# WORK INSTRUCTION:
Your answer should consist of the lines holding "efficient", copied from the material below.
BEGIN RECORDS PROVIDED
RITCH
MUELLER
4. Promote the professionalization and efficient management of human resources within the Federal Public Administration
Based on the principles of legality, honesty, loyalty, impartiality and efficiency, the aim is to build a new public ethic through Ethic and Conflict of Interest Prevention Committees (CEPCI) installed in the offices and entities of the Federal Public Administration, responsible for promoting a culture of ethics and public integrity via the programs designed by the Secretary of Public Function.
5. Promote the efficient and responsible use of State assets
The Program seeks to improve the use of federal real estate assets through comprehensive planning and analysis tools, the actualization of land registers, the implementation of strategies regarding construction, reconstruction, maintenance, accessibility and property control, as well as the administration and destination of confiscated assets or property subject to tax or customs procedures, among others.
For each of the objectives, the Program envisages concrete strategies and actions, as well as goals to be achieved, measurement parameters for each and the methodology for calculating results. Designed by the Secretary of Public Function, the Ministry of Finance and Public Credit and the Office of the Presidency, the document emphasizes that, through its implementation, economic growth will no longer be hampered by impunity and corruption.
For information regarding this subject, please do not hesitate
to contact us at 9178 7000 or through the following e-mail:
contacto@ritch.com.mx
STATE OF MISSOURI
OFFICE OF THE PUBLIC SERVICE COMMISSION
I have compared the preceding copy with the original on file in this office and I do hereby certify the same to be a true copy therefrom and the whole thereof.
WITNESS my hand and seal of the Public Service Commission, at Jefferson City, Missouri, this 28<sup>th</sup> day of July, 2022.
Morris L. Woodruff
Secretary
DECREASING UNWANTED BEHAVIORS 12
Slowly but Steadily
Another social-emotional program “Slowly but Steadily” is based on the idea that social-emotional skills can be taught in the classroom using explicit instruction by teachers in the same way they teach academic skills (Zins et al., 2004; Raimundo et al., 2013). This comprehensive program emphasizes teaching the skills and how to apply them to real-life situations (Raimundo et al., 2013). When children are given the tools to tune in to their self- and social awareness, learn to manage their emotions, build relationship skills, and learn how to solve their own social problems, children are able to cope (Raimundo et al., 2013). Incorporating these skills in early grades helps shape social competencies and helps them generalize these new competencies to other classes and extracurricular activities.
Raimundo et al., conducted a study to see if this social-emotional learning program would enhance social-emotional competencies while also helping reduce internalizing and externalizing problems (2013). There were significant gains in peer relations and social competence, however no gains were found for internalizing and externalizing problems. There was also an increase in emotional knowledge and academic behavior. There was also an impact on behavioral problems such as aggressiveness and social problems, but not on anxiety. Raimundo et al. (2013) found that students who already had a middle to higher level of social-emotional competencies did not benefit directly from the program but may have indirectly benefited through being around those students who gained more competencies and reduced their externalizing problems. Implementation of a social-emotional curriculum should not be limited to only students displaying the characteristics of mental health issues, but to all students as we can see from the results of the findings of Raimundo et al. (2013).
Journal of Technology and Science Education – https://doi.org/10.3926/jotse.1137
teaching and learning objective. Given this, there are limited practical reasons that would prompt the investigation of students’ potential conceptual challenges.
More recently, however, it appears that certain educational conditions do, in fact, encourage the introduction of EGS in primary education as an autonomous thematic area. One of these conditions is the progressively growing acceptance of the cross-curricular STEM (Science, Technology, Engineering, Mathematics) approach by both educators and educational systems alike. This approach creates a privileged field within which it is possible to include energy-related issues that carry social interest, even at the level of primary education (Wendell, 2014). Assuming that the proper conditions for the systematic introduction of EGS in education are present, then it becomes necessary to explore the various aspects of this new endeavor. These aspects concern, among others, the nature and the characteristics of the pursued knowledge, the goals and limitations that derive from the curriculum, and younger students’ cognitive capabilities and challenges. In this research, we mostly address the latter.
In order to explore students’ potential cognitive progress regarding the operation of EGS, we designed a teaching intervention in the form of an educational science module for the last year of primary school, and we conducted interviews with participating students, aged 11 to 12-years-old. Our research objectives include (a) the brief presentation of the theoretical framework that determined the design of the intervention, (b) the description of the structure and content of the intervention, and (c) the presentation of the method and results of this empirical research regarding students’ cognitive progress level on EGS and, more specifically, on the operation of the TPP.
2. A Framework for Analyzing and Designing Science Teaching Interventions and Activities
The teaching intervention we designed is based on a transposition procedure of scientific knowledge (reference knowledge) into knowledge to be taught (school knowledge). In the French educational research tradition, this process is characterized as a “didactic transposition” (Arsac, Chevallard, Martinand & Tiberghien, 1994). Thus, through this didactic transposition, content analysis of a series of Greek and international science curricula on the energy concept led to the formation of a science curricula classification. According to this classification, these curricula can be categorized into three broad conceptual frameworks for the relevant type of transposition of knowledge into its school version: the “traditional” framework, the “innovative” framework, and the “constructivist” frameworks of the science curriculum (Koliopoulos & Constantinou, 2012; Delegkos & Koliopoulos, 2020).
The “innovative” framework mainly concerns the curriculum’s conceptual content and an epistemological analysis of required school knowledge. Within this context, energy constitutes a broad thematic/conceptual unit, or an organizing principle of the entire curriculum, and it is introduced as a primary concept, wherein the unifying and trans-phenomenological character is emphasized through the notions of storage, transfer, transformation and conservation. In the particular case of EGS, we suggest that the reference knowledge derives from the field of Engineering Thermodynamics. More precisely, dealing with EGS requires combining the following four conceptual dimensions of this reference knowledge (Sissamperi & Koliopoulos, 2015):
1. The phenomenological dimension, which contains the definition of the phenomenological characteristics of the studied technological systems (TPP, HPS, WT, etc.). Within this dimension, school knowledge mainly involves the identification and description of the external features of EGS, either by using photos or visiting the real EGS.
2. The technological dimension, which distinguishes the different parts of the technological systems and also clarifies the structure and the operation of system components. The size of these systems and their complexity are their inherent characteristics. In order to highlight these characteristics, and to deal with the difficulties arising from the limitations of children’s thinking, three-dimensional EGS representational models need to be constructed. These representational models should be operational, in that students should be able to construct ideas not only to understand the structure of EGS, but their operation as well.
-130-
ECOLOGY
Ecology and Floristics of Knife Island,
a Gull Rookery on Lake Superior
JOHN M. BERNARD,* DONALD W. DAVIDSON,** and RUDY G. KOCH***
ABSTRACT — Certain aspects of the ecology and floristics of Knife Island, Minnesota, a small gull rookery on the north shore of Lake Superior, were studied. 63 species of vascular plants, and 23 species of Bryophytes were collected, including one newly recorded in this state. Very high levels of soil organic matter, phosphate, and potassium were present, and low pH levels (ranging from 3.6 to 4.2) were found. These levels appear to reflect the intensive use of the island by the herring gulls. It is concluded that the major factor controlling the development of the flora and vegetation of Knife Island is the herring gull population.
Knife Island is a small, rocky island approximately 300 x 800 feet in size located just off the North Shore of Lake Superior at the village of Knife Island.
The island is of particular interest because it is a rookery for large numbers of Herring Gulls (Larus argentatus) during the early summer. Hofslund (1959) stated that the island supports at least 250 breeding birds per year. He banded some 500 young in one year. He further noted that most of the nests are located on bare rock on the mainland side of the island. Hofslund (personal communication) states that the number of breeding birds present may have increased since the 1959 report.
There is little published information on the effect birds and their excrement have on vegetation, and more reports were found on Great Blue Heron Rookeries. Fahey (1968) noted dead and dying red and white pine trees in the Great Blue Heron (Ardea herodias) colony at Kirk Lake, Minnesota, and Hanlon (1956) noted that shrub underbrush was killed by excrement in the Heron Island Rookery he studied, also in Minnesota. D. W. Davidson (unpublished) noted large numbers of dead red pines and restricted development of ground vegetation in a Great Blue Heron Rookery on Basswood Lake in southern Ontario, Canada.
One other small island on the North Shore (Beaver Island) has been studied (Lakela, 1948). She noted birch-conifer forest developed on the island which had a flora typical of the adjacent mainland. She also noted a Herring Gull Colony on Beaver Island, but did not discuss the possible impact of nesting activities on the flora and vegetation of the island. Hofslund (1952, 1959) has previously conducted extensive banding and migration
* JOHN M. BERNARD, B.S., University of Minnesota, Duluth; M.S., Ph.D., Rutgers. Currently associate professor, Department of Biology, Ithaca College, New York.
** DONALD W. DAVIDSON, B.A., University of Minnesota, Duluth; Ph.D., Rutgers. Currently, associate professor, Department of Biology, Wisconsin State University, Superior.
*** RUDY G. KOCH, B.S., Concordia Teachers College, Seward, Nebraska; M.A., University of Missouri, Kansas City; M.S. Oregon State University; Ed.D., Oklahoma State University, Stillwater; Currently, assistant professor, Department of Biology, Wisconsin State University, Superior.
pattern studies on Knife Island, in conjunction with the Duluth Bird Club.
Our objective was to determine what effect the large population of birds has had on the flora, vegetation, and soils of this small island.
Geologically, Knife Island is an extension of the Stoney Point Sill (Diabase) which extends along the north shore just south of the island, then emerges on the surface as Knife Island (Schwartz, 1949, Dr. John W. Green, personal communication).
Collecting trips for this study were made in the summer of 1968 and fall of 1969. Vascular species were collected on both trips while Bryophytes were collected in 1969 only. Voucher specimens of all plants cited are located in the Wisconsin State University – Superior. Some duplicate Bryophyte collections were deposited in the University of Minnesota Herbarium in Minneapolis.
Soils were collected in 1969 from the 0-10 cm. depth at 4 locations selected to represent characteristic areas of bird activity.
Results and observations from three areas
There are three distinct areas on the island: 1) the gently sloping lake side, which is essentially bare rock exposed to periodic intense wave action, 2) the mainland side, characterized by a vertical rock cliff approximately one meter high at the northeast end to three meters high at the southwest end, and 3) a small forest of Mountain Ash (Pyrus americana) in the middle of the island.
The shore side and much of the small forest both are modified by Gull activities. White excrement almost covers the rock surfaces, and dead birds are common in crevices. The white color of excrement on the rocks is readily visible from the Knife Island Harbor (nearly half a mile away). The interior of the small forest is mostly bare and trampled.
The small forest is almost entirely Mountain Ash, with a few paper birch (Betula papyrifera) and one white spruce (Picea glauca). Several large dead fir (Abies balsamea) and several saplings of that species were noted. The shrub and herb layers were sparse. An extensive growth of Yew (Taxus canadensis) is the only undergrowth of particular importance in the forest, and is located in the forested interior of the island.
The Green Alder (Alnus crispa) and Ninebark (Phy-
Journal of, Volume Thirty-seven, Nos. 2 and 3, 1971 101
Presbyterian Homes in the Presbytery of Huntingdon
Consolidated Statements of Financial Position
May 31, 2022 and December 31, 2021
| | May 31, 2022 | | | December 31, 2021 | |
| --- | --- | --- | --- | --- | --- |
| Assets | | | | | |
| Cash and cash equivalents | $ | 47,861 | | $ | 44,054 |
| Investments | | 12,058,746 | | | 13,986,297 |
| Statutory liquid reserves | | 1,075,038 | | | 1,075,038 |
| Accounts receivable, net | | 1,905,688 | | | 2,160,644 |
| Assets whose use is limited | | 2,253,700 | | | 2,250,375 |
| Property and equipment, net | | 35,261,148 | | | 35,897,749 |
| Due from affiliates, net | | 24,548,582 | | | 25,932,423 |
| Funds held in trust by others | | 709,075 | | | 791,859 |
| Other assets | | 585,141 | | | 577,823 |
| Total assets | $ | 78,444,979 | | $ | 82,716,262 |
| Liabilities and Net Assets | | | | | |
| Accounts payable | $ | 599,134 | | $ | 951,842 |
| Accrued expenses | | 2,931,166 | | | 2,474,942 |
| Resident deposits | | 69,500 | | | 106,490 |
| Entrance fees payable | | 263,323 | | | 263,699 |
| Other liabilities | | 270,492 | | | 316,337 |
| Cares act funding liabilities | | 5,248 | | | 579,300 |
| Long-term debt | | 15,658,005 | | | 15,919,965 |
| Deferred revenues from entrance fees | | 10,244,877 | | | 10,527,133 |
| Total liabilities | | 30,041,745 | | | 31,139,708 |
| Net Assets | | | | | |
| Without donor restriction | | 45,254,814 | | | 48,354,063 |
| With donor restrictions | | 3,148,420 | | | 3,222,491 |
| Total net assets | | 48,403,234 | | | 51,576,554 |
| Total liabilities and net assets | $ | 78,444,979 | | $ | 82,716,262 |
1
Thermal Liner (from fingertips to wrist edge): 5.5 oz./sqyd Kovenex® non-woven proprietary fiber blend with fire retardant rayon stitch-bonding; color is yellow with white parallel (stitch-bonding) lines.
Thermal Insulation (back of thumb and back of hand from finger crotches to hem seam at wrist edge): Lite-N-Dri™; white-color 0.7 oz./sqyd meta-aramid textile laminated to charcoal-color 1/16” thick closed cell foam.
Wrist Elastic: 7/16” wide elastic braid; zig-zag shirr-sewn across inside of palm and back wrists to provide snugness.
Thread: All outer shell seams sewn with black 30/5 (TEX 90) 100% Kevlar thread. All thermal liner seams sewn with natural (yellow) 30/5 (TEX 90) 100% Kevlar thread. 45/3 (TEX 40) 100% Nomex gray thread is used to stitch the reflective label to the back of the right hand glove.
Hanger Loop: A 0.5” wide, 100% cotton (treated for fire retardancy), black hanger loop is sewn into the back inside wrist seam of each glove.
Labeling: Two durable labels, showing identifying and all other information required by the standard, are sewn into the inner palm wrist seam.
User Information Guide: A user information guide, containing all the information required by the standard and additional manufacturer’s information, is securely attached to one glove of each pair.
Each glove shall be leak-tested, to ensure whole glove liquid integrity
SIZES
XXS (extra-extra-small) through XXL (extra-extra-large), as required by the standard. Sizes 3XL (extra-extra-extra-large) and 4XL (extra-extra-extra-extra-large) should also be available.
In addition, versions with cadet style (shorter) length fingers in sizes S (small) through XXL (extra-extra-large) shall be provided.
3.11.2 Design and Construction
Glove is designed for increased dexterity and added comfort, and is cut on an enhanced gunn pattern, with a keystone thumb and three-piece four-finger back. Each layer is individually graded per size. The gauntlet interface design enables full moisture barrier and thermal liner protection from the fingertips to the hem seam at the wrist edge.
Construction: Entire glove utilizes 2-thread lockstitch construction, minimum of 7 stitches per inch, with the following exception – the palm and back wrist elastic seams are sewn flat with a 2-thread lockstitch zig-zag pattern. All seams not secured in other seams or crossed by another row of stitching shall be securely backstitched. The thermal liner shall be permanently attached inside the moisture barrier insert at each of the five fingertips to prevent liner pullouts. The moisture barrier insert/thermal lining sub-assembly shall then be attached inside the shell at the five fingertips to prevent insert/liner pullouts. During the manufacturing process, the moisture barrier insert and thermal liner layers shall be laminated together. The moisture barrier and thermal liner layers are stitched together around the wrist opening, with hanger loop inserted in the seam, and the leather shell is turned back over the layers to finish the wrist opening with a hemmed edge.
END RECORDS PROVIDED
# EXERCISE ANSWER:
4. Promote the professionalization and efficient management of human resources within the Federal Public Administration
5. Promote the efficient and responsible use of State assets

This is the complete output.